Tesla has agreed to pay regulators a $139,500 fine relating to long-standing emissions problems from its factory in Fremont, California. The plant, which was formerly known as New United Motor Manufacturing, Inc. (NUMMI) and operated by GM and Toyota, was taken over by Tesla in 2010. The fines relate to “several pieces of malfunctioning equipment” which emitted “elevated levels of smog-forming nitrogen oxides from 2013 to 2016,” according to the SF Chronicle.
Tesla said in a statement that the old equipment was inherited from NUMMI, and that the company “proactively brought the issue to the attention of the District.” In a statement seen by the Chronicle, Bay Area Air Quality Management District executive officer Jack Broadbent said “although Tesla develops electric vehicles and related technologies that California needs to address global climate change, the company still must comply with all their permit conditions.”
Tesla bought the factory in 2010, and converted it to its purpose over the course of the following two years. Deliveries of the Tesla Model S began from the factory in 2012, and it currently produces Tesla’s Model S, Model X, and Model 3. In a statement to BGR, Tesla said that “since we acquired the factory, we have invested more than $3 billion to modernize it. Among other things, we replaced the old equipment from NUMMI that was causing the issue and conducted regular testing to make sure the problem had been addressed and never happens again. As the District has stated, these efforts have been successful.”

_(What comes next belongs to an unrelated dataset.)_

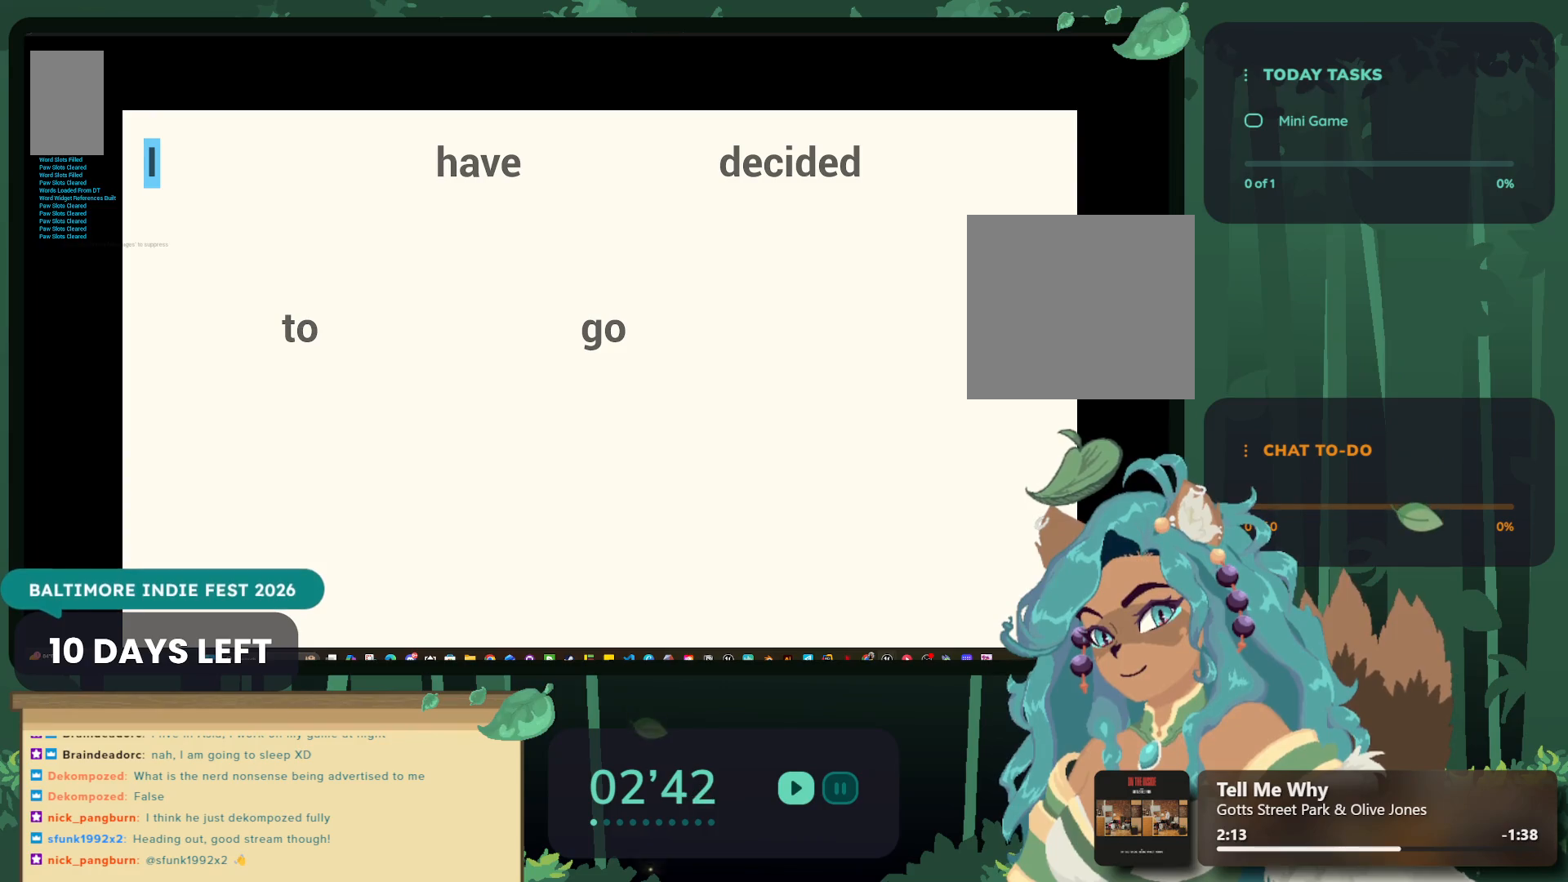
{"buttons": [], "left_stick": "center", "right_stick": "center", "events": [[383, "A", "down"], [467, "A", "up"]]}
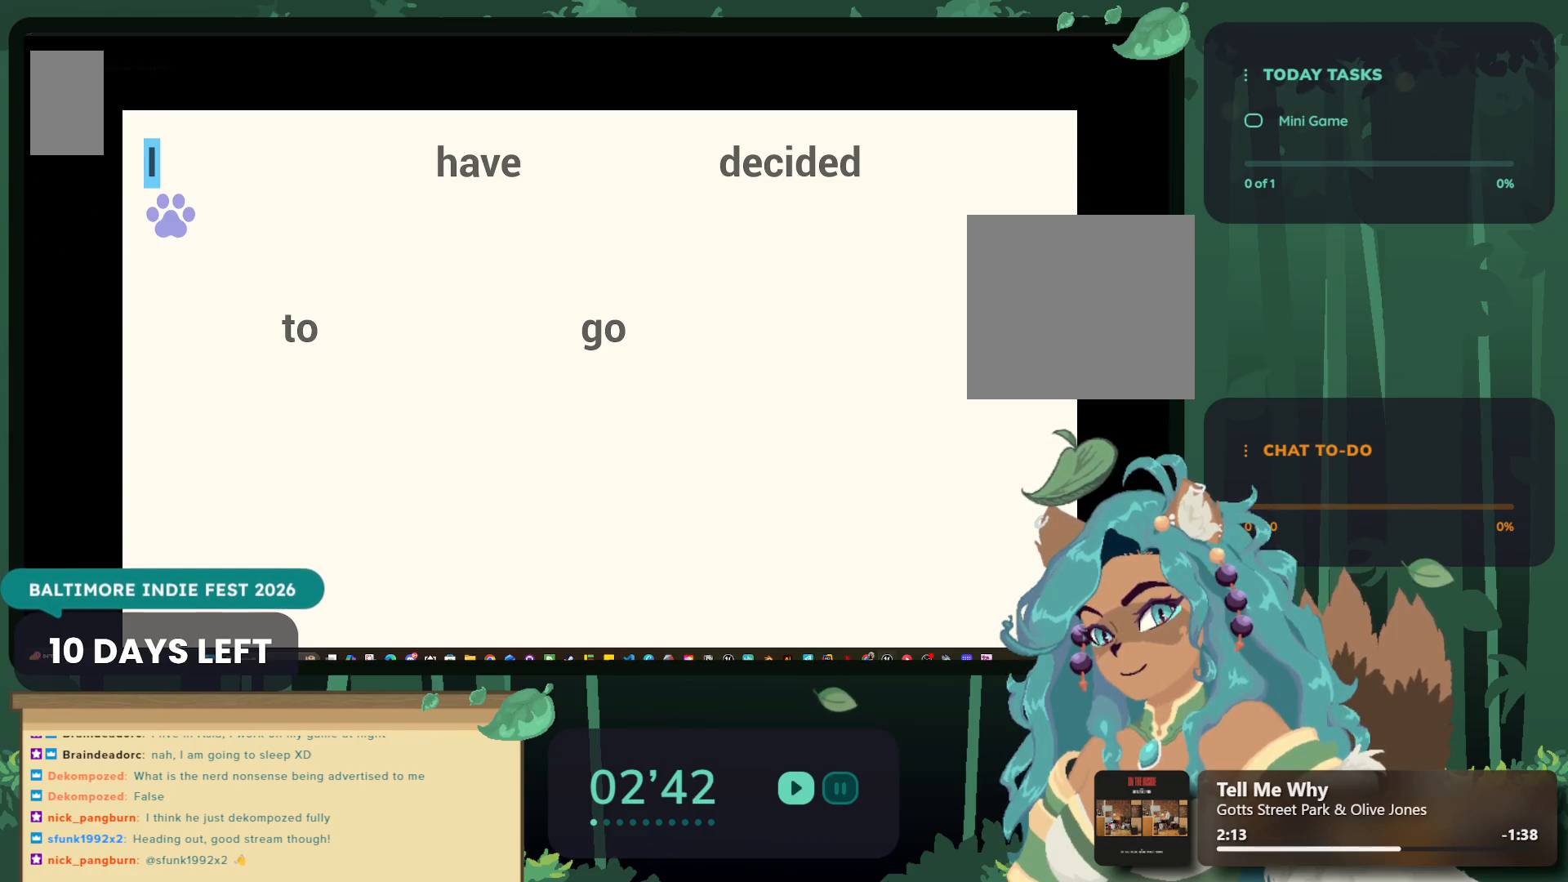
{"buttons": [], "left_stick": "left", "right_stick": "center", "events": [[267, "A", "down"], [317, "A", "up"], [500, "left_stick", "left"]]}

The Fremont factory has come under fire from whistleblowing employees in the past, who have alleged that the injury rate at the factory is far above the industry average. Tesla said at the time that “we may have had some challenges in the past as we were learning how to become a car company, but what matters is the future and with the changes we’ve made, we now have the lowest injury rate in the industry by far.”